Sifat bercocok tanam menetap
Masyarakat yang hidup dari bercocok tanam menetap biasanya memiliki sifat-sifat tertentu yang khas, antara lain :
a. membentuk suatu komunitas-komunitas yang berupa desa-desa.
b. setiap warga desa memiliki kepribadian kelompok dan solidaritas yang sangat kuat serta saling kenal-mengenal secara mendalam.
c. interaksi sosial berjalan secara alami, intensif dan kontinyu.
d. masyarakat petani bersifat Gemeinschft (paguyuban).
e. dalam mengerjakan sawahnya masih dipengaruhi hal-hal yang bersifat mistik, magis dan religius sesuai dengan kepercayaan yang diwariskan oleh nenek moyangnya.
Untuk menghindari akibat-akibat negatif dari kepercayaan itu, para petani sering mengadakan selamatan, antara lain pada setiap akan turun ke sawah, setiap akan menanam, setiap akan menuai padinya, setiap selesai memanen yang disebut Bersih Desa atau Sedekah Bumi atau Rasulan.
Kebiasaan demikian masih ada dalam masyarakat petani Jawa dan mungkin juga pada masyarakat petani di luar Jawa, tetapi frekuensinya mulai berkurang.

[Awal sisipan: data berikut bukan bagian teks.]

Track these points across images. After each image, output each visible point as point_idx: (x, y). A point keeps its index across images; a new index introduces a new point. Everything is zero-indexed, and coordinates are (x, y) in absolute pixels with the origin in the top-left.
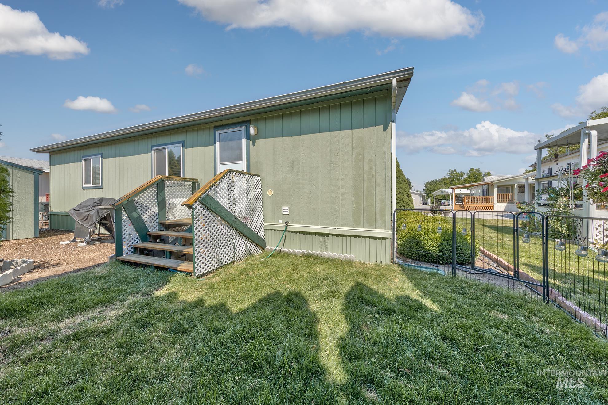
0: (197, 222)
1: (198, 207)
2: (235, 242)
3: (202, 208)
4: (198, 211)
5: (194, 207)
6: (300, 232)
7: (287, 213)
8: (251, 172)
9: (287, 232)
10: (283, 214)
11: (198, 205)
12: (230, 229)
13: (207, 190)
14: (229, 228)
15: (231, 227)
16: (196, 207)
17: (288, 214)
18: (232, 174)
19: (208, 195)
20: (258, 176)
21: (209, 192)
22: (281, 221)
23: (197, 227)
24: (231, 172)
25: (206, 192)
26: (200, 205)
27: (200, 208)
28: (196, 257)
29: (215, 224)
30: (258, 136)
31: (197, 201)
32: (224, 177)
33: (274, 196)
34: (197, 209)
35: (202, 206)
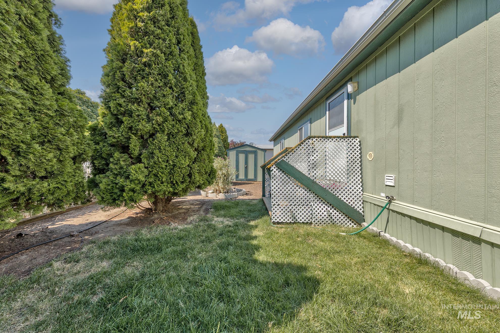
0: (274, 181)
1: (275, 170)
2: (312, 205)
3: (278, 171)
4: (274, 173)
5: (271, 169)
6: (411, 217)
7: (392, 184)
8: (352, 135)
9: (391, 211)
10: (386, 185)
11: (275, 168)
12: (306, 192)
13: (283, 156)
14: (306, 190)
15: (309, 190)
16: (273, 170)
17: (394, 186)
18: (312, 140)
19: (283, 160)
20: (358, 137)
21: (285, 158)
22: (383, 195)
23: (274, 185)
24: (311, 139)
25: (282, 158)
26: (276, 169)
27: (276, 171)
28: (272, 207)
29: (290, 185)
30: (358, 92)
31: (274, 165)
32: (301, 144)
33: (375, 160)
34: (273, 171)
35: (278, 169)
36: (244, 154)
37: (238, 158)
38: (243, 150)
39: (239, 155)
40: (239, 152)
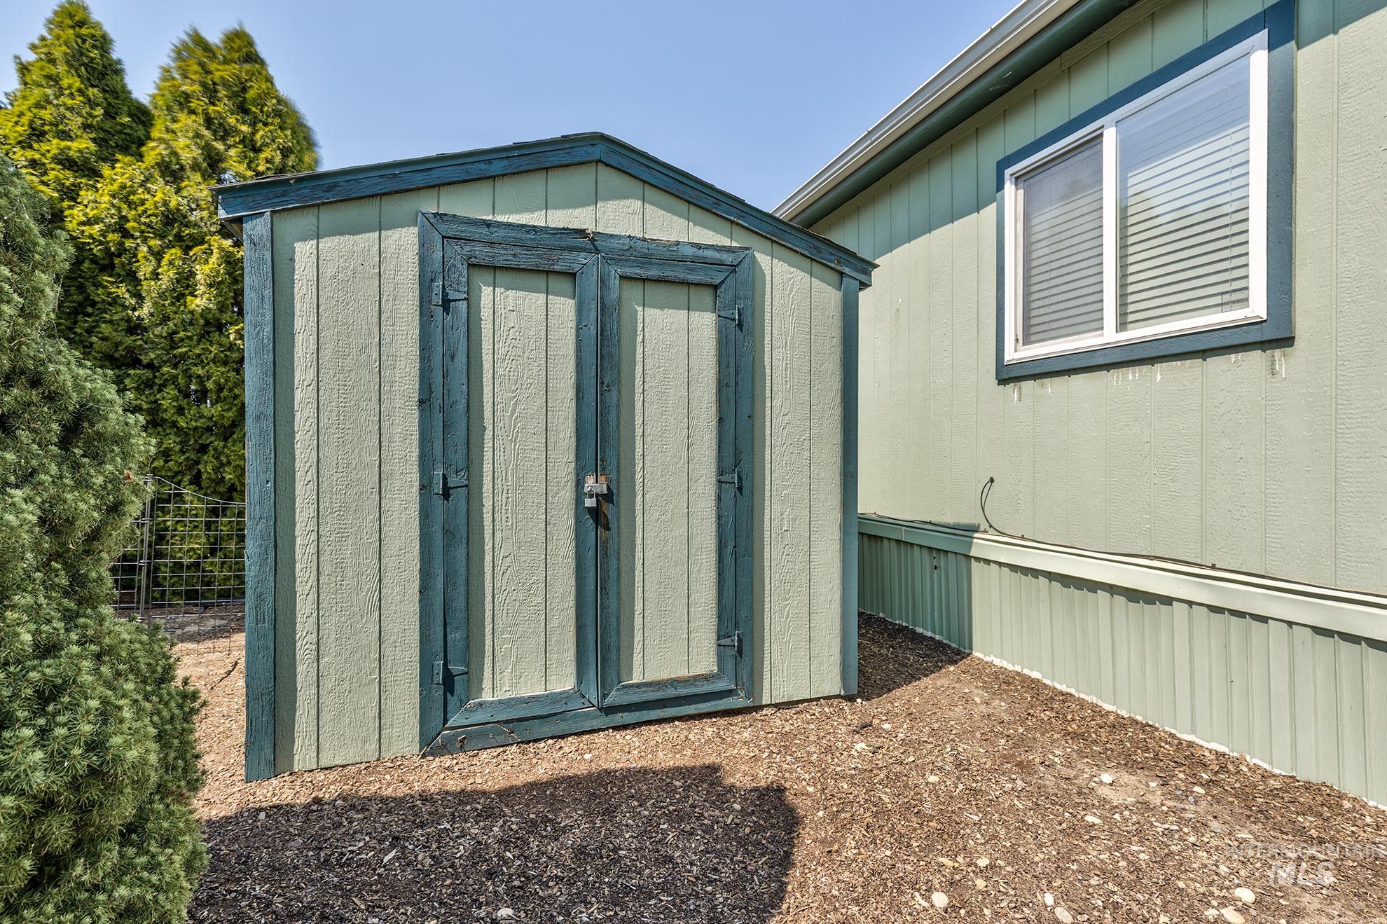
36: (566, 284)
37: (461, 357)
38: (535, 219)
39: (472, 301)
40: (481, 252)
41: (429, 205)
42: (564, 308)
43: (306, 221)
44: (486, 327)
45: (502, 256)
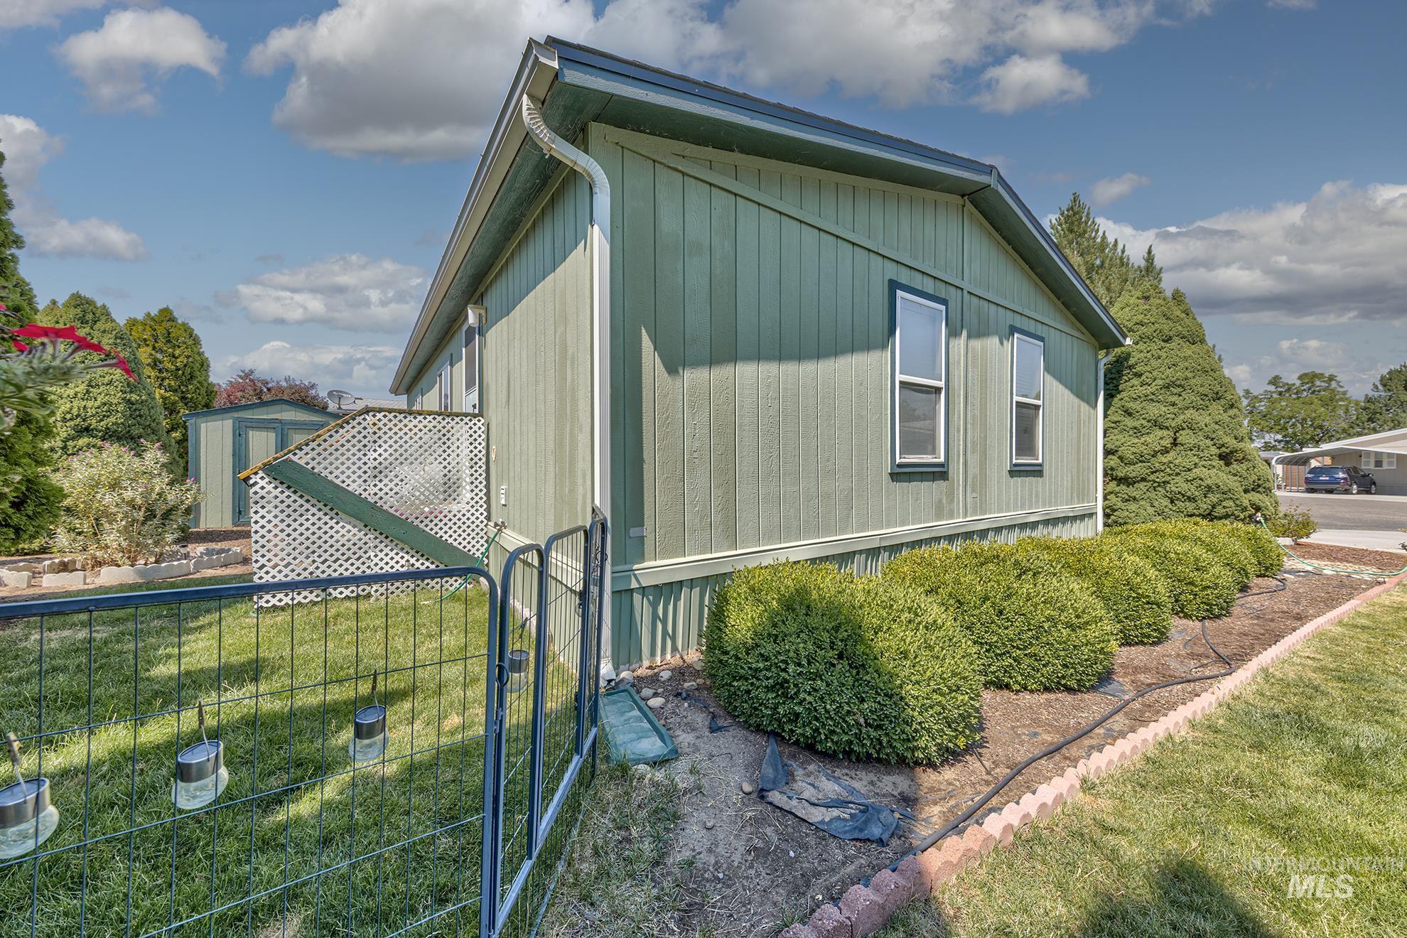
1: (262, 483)
2: (372, 557)
3: (272, 485)
4: (259, 490)
5: (253, 481)
7: (504, 502)
10: (502, 505)
11: (262, 478)
12: (356, 529)
13: (290, 451)
14: (354, 526)
15: (362, 524)
16: (256, 483)
17: (506, 505)
18: (374, 416)
19: (289, 461)
20: (481, 416)
21: (295, 454)
24: (370, 414)
25: (286, 454)
26: (267, 480)
27: (266, 485)
31: (260, 472)
32: (344, 425)
33: (497, 461)
34: (258, 486)
35: (272, 481)
36: (273, 430)
37: (244, 446)
38: (265, 417)
39: (247, 435)
40: (249, 424)
41: (236, 415)
42: (272, 435)
43: (205, 419)
44: (251, 440)
45: (254, 425)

Dari uraian di atas, dapat disimpulkan bahwa kehidupan ekonomi masyarakat tradisional, masih dipengaruhi oleh cara berpikir yang religius-magis yang kurang/tidak rasional sehingga dapat menghambat pertumbuhan ekonomi mereka.
Sehubungan dengan itu, jika hendak memajukan ekonomi masyarakat pedesaan pedesaan yang tradisional, mak di samping usaha-usaha lain yang sudah ditempuh, juga perlu diadakan perubahan cara berpikir masyarakat ke arah berpikir secara ekonomis, rasional dan obyektif.